DBS increased the possibilities for patients to plan for and perform daily chores and hobbies, and for some the improvement of dyskinesia was the major gain after DBS. Mr. 34 explained, ‘the by far greatest benefit of DBS is that I can get rid of excessive movements, I still have some as you might see now, but I can live with that’. Nevertheless, despite the wider living space that was the result of DBS, patients underscored that the improvements were depicted in relation to a very difficult preoperative situation, here illustrated by Ms. 39, who explained: ‘now [after DBS] I am able to have a whole day, not like healthy people, but it is a huge difference compared to before DBS’.
Hard, but compared to previous suffering, bearable adverse events.
The relevance of side-effects seemed to differ according to the patients’ pre-operative symptoms: the more distressing the preoperative symptoms of PD, the more “acceptable” were eventual side effects of DBS. The perception of side effects was also related to how the side-effects impacted on each patient’s needs, wishes, life situation and interests in daily life. Most patients described their symptoms as uncontrollable and very bothersome before surgery and they seemed willing to accept what would be considered during other circumstances as non-negligible adverse events. For Mr. 1, DBS abolished bilateral intense upper extremity tremor but induced difficulties with gait ignition, as well as a slurred speech. However, Mr. 1 concluded: ‘there is nothing bad with DBS’ and ‘I got a new chapter in life [after DBS]’. This may seem as an unequivocal contradiction, but overall, the patients appeared very clear about pros and cons of DBS, and were also prepared to tolerate and even ignore apparent side effects from DBS, in the light of its advantages. Mr. 3 was outspoken about this logic. His voice strength decreased dramatically after DBS with difficulties being heard and the need to constantly repeat himself. His balance and gait also deteriorated. Despite the significant impact of these negative side effects on a daily basis he deemed them negligible, compared with his previous constant disabling tremor, and he said: ‘nothing could be worse than the shaking I had ’ (Mr. 3).
For three patients the side effects of DBS overshadowed the gain in symptomatic relief.
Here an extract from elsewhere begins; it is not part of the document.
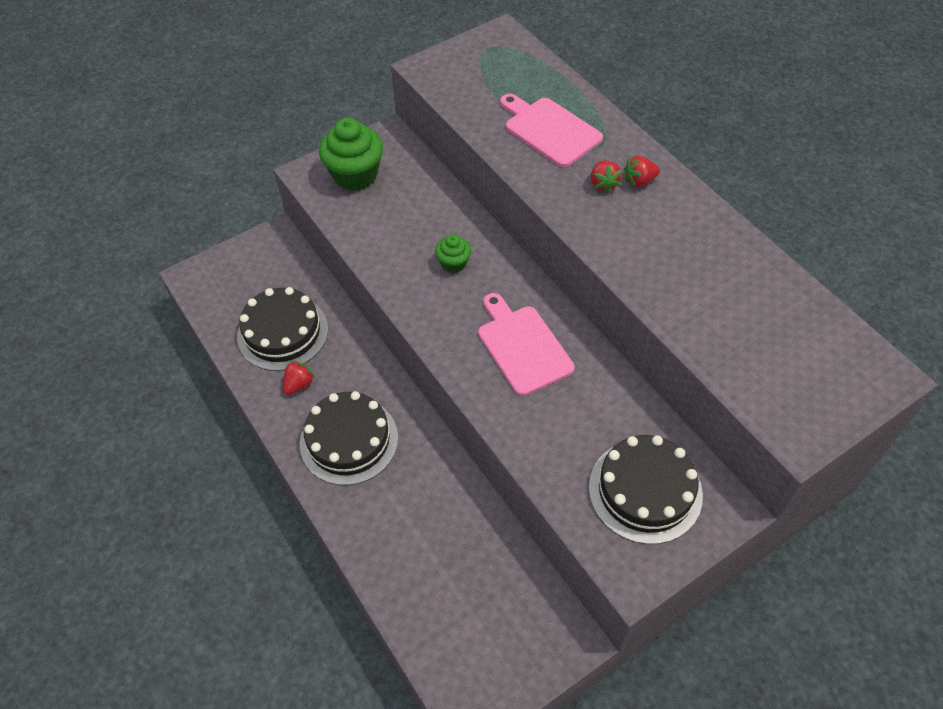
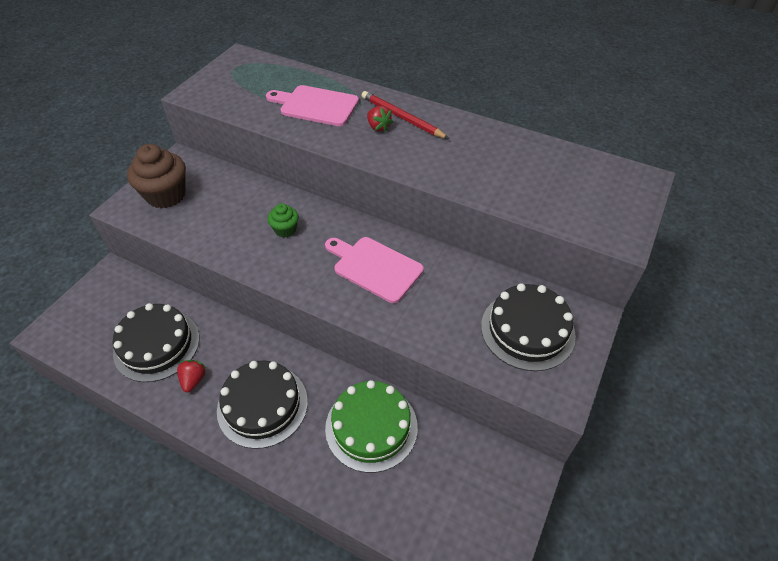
camera: 30 degrees left, 5 degrees down
(355, 175) = (166, 195): green cupcake -> brown cupcake
(440, 513) = (371, 427): none -> green cake
(639, 181) = (402, 117): red strawberry -> red pencil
DBS did indeed meet their expectations with respect to effect on previous symptoms, but they had not foreseen the adverse events that impacted negatively on valuable daily activities or on pursued hobbies and interests, with limitation in social life as a consequence. Mr. 9, enjoyed to meet with friends and go out dancing, and he was very disappointed when he due to impaired balance and tiredness after the operation, was not able to do that any more. Mr. 22 said that less than two month after DBS, the negative impact on his balance and speech had totally prevailed over resolved tremor and now, one year after surgery, his memory also faltered. Mr. 17 enjoyed regular jogging tours before DBS but this was not possible after surgery: ‘it’s not like jogging anymore ... I don’t fall but it is pulling in one or the other direction. I just have to walk’. These three men had in common that they in retrospect characterized their preoperative symptoms as relatively mild and Mr. 22 said: ‘I had no worries then [before DBS]’.
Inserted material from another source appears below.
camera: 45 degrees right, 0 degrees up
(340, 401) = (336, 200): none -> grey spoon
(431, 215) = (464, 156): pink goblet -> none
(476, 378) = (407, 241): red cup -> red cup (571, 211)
However, it was not always easy for the patients to feel sure about whether a symptom was a DBS related side effect or a sign of the disease progression. A few patients had confirmation of the negative impact of DBS on speech and / or balance following changes in the electrical parameters of the DBS. Mr. 23, explained: ‘if they turn up too much on the left side I start to slur, it is impossible to talk. My voice disappears’. Other patients were more doubtful about the origin of ‘what is what’, i.e., if an impairment was attributed to DBS or to the disease itself. In these cases patients appeared ready to give the treatment with DBS the benefits of the doubt. For example, Ms. 39 explained: ‘I have started stuttering after DBS, but that was probably afoot even before surgery’ or Mr. 32 who said: ‘my balance is bad but that has nothing to do with DBS, it’s due to Parkinson’s disease’.
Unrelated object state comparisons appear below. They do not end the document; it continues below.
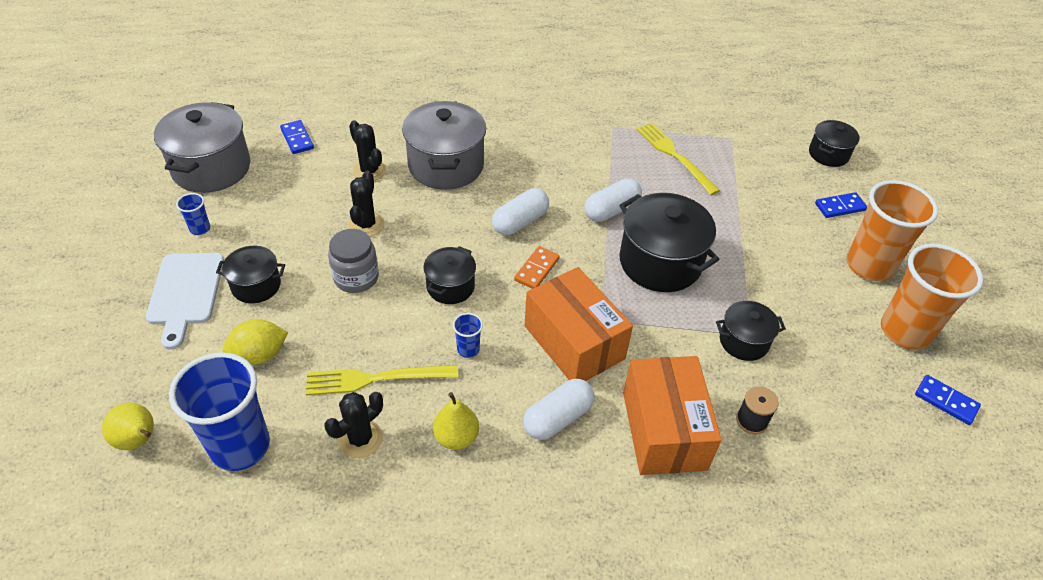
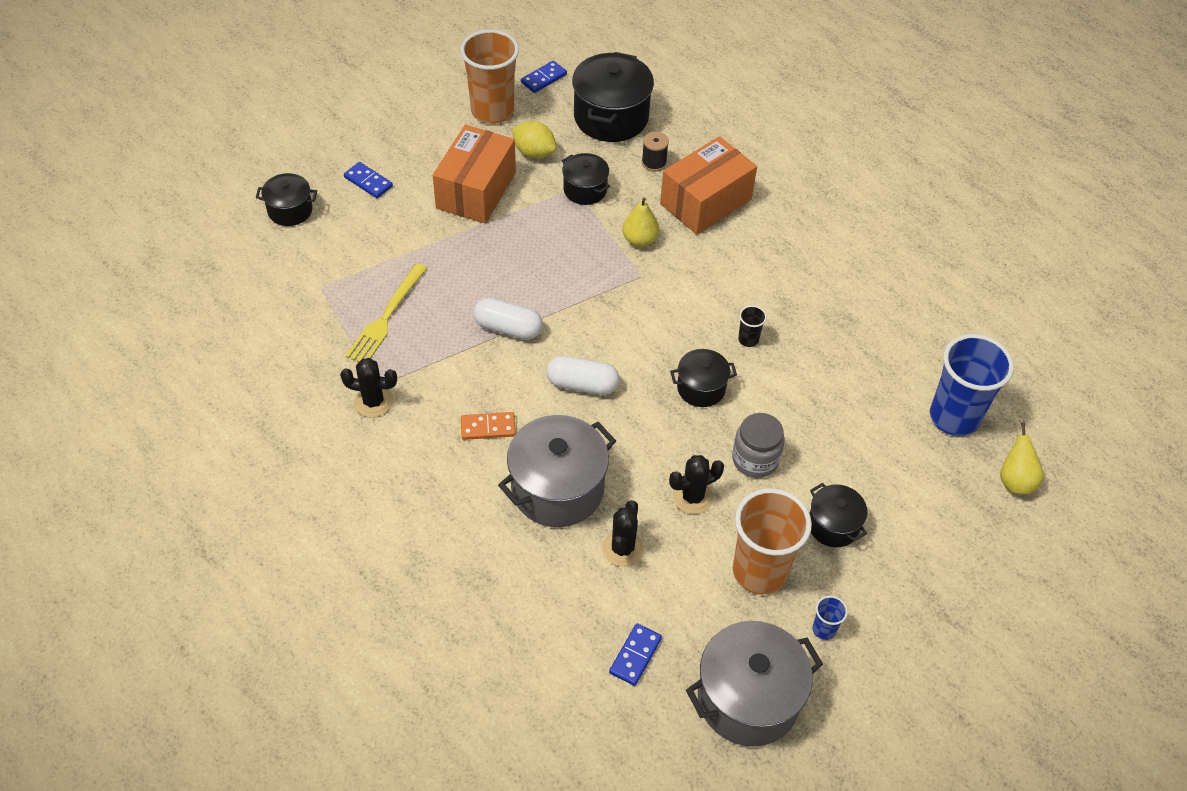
camera: 125 degrees left, 5 degrees up
(185, 293) = (891, 572): white cutting board -> none
(259, 355) = (885, 466): yellow lemon -> yellow lemon (534, 153)
(360, 439) = (878, 354): black cactus -> black cactus (373, 401)
(376, 379) = (827, 378): yellow fork -> none
(456, 437) = (822, 303): yellow pear -> yellow pear (639, 240)
(468, 349) = (748, 339): blue cup -> black cup
(537, 269) = (628, 342): orange domino -> orange domino (488, 427)
(557, 418) = (752, 259): white capsule -> none
(574, 342) = (679, 282): orange box -> orange box (476, 190)
(660, 262) = (545, 268): black pot -> black pot (611, 117)
(869, 266) = (433, 146): orange cup -> orange cup (759, 571)
(946, 401) = (544, 79): blue domino -> blue domino turned 45 degrees clockwise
Parkinson’s disease is progressing despite DBS
Despite variable time duration since DBS surgery and number of years since diagnosis, patients were well aware that DBS ‘only’ provides a symptomatic relief and that the PD, notwithstanding the surgical treatment, will progress over time. This insight was explicitly expressed by Mr. 10 who said, ‘Parkinson’s disease has its course and how it ends is an open question; I will travel to France, I have to take the opportunity while I still can’ and ‘DBS helps with some symptom but there are others symptoms that will get worse’. In a similar way Mr. 3 said: ‘I understood that it [the disease] will develop on the other side too, so I worked all that I could, I chopped 20 cubic meters of firewood’.
The notion of PD as a progressive disease and its implication for the outlook on life, was in quite a few cases based on patients’ experiences of relatives having, or having had PD. These patients had closely experienced the process of living with PD as a struggle, and this experience triggered their attempts to find a treatment such as DBS, that could alleviate symptoms and postpone difficulties, at least for a period of time. Mr. 27 said ‘I watched what happened to my mother, how she got worse and worse and at least I wanted to know if there is something that might hold it back for a while’.
The impact of DBS on patients’ life was almost always narrated in relation to the medical therapy and although patients complained over the inconvenience of frequent daily PD medication they still acknowledged their medication as a cornerstone of their treatment: ‘Medication is still very important to keep me going, but DBS has helped me when I am at my worst’ (Mr. 32).
DISCUSSION
The aim of this interview study of 42 patients (11 women) treated with DBS for Parkinson’s disease was to investigate the patients’ own experience of the impact of DBS on their daily life. The main finding was that patients with advanced PD highly appreciated the positive impact of DBS on their daily life even if it is limited in time, and for the majority of them, the relief from the severe parkinsonian symptoms, especially tremor and painful cramps, outweighed the side effects of DBS. This was summarized in the core category that emerged from the interviews: “DBS means everything – for some time”.
This core category summarized the patients’ experience and implied in essence that after DBS, it became easier, less demanding and less time consuming to plan for, and to perform, daily chores. DBS made it possible to resume activities and interests that had been hard or even impossible to perform before surgery. It decreased patients’ energy expenditure and provided them with prerequisites for improved autonomy. However, patients were aware that the improvements were temporary, due to the progressive character of PD.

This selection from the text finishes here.